THE PROBLEM. Repeat nothing but the lines below running from the one containing "Don’t hammer JIRA" to the one containing "Clarify substantive uncertainties, status: Planned". Keep both end lines.

━━━ DATA SUPPLIED ━━━

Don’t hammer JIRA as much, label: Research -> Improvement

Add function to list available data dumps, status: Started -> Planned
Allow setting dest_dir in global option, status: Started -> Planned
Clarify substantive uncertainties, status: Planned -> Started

━━━
━━━ DATA SUPPLIED ━━━

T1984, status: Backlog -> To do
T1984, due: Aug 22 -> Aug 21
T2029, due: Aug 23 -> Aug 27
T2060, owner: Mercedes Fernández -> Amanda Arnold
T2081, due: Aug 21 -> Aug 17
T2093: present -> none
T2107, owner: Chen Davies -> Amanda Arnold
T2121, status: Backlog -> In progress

━━━

ANSWER TO THIS EXERCISE.
Don’t hammer JIRA as much, label: Research -> Improvement

Add function to list available data dumps, status: Started -> Planned
Allow setting dest_dir in global option, status: Started -> Planned
Clarify substantive uncertainties, status: Planned -> Started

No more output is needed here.